Quando approdò sul suolo americano il 9 giugno 1825, il tedesco Friedrich List aveva 36 anni ed era appena stato rilasciato dal carcere di Hohenasperg, presso Stuttgart. La detenzione, come liberale e rivoluzionario, era durata sei mesi; per farsi rilasciare, List aveva di fatto dovuto rinunciare alla cittadinanza ed accettare l'esilio.

L'anno prima, a Parigi, aveva conosciuto Lafayette (1757-1834), e il marchese l'aveva invitato ad accompagnarlo in un viaggio che stava preparando negli Stati Uniti, ospite della nazione, per l'appoggio che aveva dato a George Washington nella guerra d'indipendenza anti-inglese. List approfittò dell'occasione. Insieme a Lafayette percorse l'America per vari mesi, e fu introdotto nei più importanti circoli americani, Conobbe il presidente in carica, John Quincey Adams (1767 -1848) e il futuro presidente Andrew Jackson.

L'energico sviluppo americano lo conquistò, e ne orientò i pensieri verso i processi economici. "Qui", scrisse, "si vedono stati ricchi e potenti crescere letteralmente dalla natura selvaggia. Qui mi è diventato chiaro per la prima volta come l'economia di un popolo si sviluppa grado a grado. Il processo che in Europa si svolge lungo i secoli, qui si produce sotto i vostri occhi: la transizione dallo stato selvaggio all'allevamento di bestiame, da questo all'agricoltura, seguita poi dalla manifattura e dal commercio". Il campo ideale per osservare il processo di costruzione economica, lo sviluppo delle capacità produttive.
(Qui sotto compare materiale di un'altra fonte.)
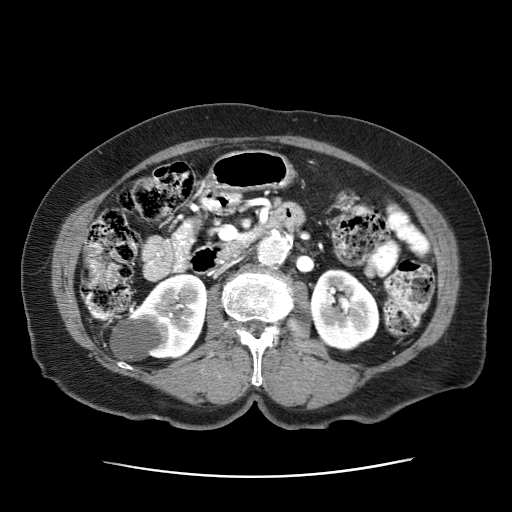
Contrast-enhanced abdominal CT (liver protocol), one axial slice. Position 5 of 63 along the scan axis. Reconstruction kernel STANDARD. 120 kVp. Intravenous contrast given. Soft-tissue window (W 400 / L 40 HU). 2.5 mm slice thickness. 512 × 512 image matrix, field of view 360 × 360 mm. Female patient, age 79 years. From the clinical record (not read from this slice): diagnosis: hepatocellular carcinoma (patient treated with transarterial chemoembolisation; whether this scan precedes or follows treatment is not stated here); TNM stage (as recorded): Stage-II.
Annotated regions visible in this slice (semi-automatic segmentation, software-assisted and operator-edited):
- abdominal aorta: bounding box [x1, y1, x2, y2] px = [258, 232, 293, 266]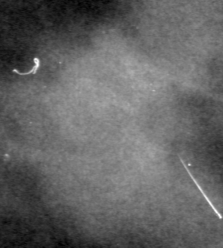
Region of interest cut from a scanned film mammogram (one marked finding), right breast, MLO view.
- Marked abnormality: mass, shape lobulated, margins ill defined; BI-RADS assessment category 4; pathology (as recorded): malignant.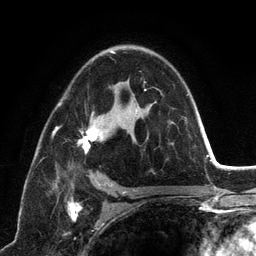
Breast MRI (dynamic contrast-enhanced), one axial slice. Position 80 of 134 along the scan axis. Cropped to one breast. Dynamic contrast-enhanced series, time point 2 of 6 at this slice position (early post-contrast). 3 T. TE 2.8 ms, TR 7.3 ms. 256 × 256 image matrix, field of view 180 × 180 mm. Female patient.
Structures marked on this image (semi-automatic segmentation, software-assisted and operator-edited):
- enhancing-tissue mask used for the functional tumour volume (all voxels passing the contrast-enhancement thresholds inside the analysis volume; usually the tumour): bounding box (x1, y1, x2, y2) in pixels: (53, 50, 174, 194)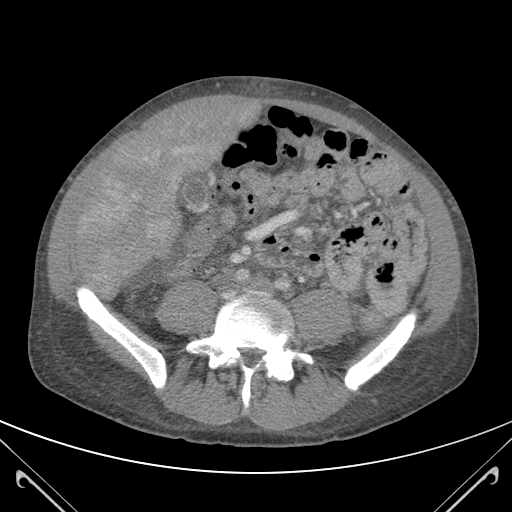
Contrast-enhanced abdominal CT (liver protocol), one axial slice. Position 29 of 118 along the scan axis. 120 kVp. Soft-tissue window (W 400 / L 40 HU). 512 × 512 image matrix. Case-level facts recorded for this patient, not image findings: diagnosis: hepatocellular carcinoma (patient treated with transarterial chemoembolisation; whether this scan precedes or follows treatment is not stated here); TNM stage (as recorded): Stage-IIIB; Child-Pugh class: A; tumour nodularity: uninodular.
Structures marked on this image (semi-automatically segmented with operator editing):
- mass: bounding box (x1, y1, x2, y2) in pixels: (70, 95, 242, 282)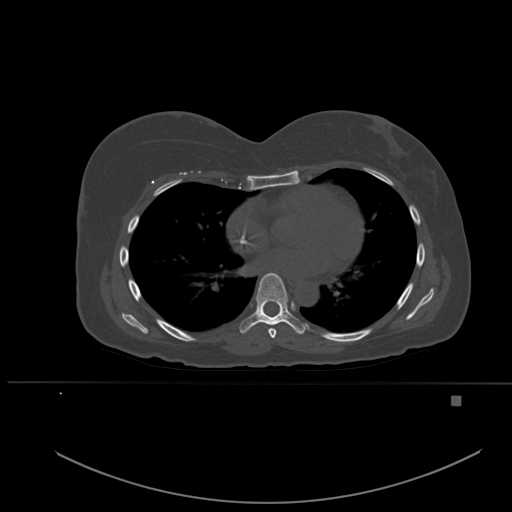
CT including the spine, one axial slice. Slice 338 of 651 in the series (ordered by position). Bone window (W 1800 / L 400 HU). 1.5 mm slice thickness. 512 × 512 image matrix, field of view 443 × 443 mm. Patient: female, 49 years. From the clinical record (not read from this slice): primary cancer: breast; vertebrae with lytic lesions (as recorded): L3, T12, L4.
Structures marked on this image (semi-automatically segmented with operator editing):
- T6 vertebra: bounding box [x1, y1, x2, y2] px = [268, 328, 277, 338]
- T7 vertebra: [239, 273, 306, 334]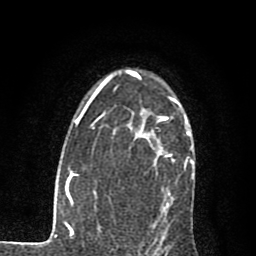
Breast MRI (dynamic contrast-enhanced), one axial slice. Slice 54 of 80 in the series (ordered by position). Cropped to one breast. Dynamic contrast-enhanced series, time point 2 of 7 at this slice position (early post-contrast). 1.5 T. TE 2.7 ms, TR 6.8 ms. 256 × 256 image matrix, field of view 145 × 145 mm. Female patient.
Annotated regions visible in this slice (semi-automatically segmented with operator editing):
- enhancing-tissue mask used for the functional tumour volume (all voxels passing the contrast-enhancement thresholds inside the analysis volume; usually the tumour): bounding box (x1, y1, x2, y2) in pixels: (157, 98, 179, 157)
Friedrich si stabilì nei pressi di Philadelphia, dove abitava una forte comunità germanica, e cominciò a scrivere per Adler (Aquila), il giornale tedesco della cittadina di Reading. Il lavoro giornalistico ne fece un conoscitore del dibattito politico e della vita economica degli Usa; in seguito, gli avrebbe anche aperto le porte alla carriera politica a livello dello Stato e federale. Ma non durò molto. Come scrisse lui stesso, "scrivere, in America, non è una vocazione che rechi molto guadagno; chi vuole impegnarsi in questa attività e non è ricco di famiglia, cerca anzitutto di assicurarsi l'esistenza con qualche intrapresa. Anch 'io ho ritenuto consigliabile seguire questa massima, e l'opportunità a questo fine mi fu fornita dalla mia conoscenza delle ferrovie" .
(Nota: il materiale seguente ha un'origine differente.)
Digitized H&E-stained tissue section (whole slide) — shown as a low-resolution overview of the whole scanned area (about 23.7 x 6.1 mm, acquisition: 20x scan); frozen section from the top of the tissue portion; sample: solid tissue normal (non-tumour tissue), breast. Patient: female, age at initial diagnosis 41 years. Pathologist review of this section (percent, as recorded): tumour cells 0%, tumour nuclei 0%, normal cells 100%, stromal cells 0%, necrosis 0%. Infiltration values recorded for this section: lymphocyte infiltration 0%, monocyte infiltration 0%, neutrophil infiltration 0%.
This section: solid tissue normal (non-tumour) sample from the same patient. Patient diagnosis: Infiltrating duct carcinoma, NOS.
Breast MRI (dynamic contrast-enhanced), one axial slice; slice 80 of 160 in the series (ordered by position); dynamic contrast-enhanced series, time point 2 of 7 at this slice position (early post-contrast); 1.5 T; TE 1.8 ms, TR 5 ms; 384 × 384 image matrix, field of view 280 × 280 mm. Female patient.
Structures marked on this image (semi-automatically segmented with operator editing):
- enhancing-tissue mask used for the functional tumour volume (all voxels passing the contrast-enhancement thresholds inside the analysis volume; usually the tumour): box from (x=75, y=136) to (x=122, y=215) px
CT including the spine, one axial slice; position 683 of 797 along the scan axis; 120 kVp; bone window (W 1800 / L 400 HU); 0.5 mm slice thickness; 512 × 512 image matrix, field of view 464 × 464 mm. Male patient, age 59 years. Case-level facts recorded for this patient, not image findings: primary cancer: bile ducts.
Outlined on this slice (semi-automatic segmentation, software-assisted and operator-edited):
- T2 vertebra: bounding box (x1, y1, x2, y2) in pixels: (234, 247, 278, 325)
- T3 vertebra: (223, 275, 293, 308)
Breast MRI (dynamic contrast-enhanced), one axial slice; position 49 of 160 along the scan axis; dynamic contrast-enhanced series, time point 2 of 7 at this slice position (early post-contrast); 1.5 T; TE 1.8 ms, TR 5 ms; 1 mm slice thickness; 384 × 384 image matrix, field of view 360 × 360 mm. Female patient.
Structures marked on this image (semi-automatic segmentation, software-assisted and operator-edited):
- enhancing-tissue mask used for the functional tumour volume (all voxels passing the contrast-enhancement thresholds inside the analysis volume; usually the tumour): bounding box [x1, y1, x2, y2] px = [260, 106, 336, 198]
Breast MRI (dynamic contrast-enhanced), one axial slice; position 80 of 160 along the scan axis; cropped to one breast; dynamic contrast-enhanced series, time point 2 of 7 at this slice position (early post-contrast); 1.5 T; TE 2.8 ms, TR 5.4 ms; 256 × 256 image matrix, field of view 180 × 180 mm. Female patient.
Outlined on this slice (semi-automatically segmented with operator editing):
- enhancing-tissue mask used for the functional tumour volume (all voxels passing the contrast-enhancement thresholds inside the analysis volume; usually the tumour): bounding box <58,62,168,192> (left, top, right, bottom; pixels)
Divenne amministratore della Schuylkill Navigation, Railroad & Canal Company, una piccola impresa ferroviaria che sfruttava una miniera di carbone, di cui List era divenuto proprietario. In breve, si arricchì. Senza cessare di meditare sullo sviluppo economico. "In precedenza, conoscevo l'importanza dei mezzi di trasporto solo dal punto di vista della teoria dei valori, [ossia] solo sull'effetto che i trasporti hanno riguardo all'espansione del mercato e alla riduzione dei prezzi dei beni materiali. Solo adesso comincio a considerarli dal punto di vista della teoria delle forze produttive [...] e del suo influsso sull'intera vita mentale e politica, i rapporti sociali, la produttività e la potenza delle nazioni. [...] Ho avuto modo di studiare questo tema - se posso osare dirlo - meglio di ogni altro economista".
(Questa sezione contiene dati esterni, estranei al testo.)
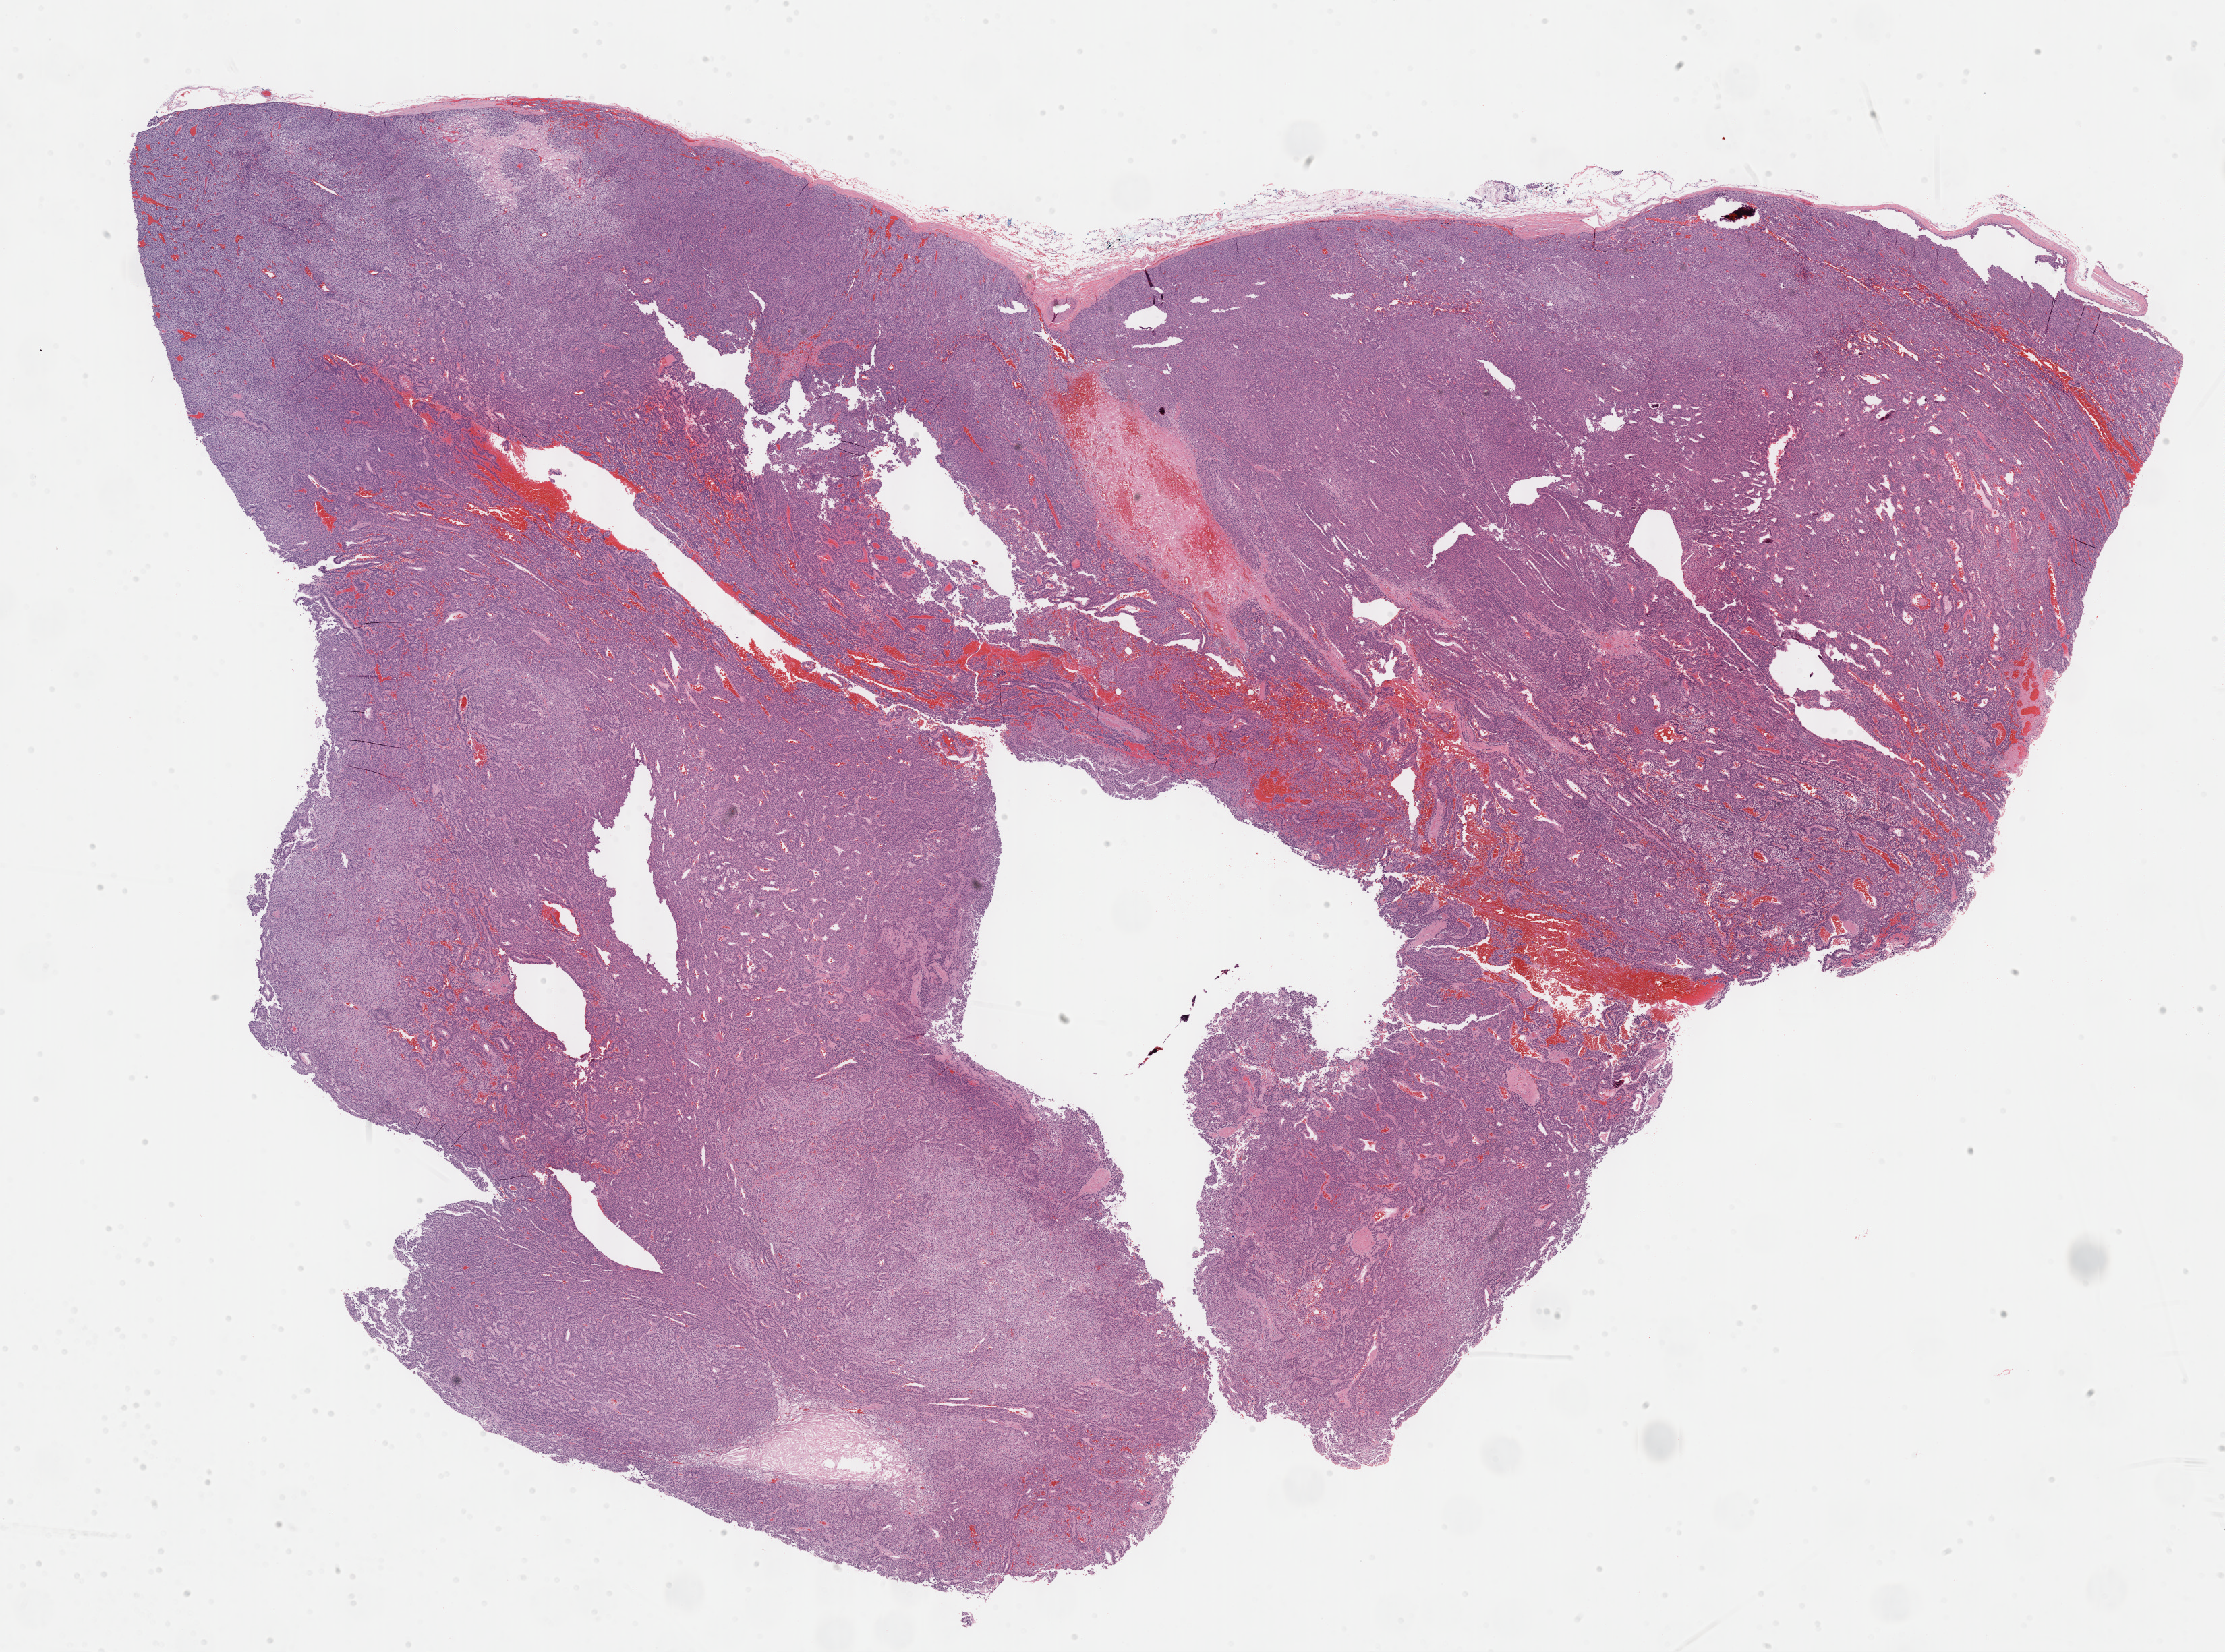
Whole-slide histology image, Hematoxylin and eosin (H&E) stained, a low-resolution overview of the entire scanned area, about 26.7 x 19.8 mm (acquisition: 40x scan), FFPE section, adrenal cortex, primary tumour sample. Female patient; age at initial diagnosis 69 years.
- laterality: left
- pathologic diagnosis: Adrenal cortical carcinoma (cortex of adrenal gland)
Dal 1830, e poi stabilmente dal 1832, List tornò in Europa come console americano nel Baden. Aveva desiderato quel ritorno: "il rapporto che ho con la mia patria è come quello di una madre con un figlio invalido; tanto più lo ama, quanto più è invalido. La Germania è il fondale di tutti i miei piani, il ritorno in Germania".

Sognava, concretamente, di applicare alla sua amata terra quello che chiamava "il sistema americano", l'economia per lo sviluppo. Fu List a promuovere l'unione doganale tra Stati tedeschi, lo Zollwerein, che avrebbe fatto della Germania non ancora unificata una vasta, e sempre più prospera, zona di libero scambio.

La sua azione non gli fu perdonata. Fu osteggiato, fu distrutto. Finì i suoi giorni in miseria nel 1846.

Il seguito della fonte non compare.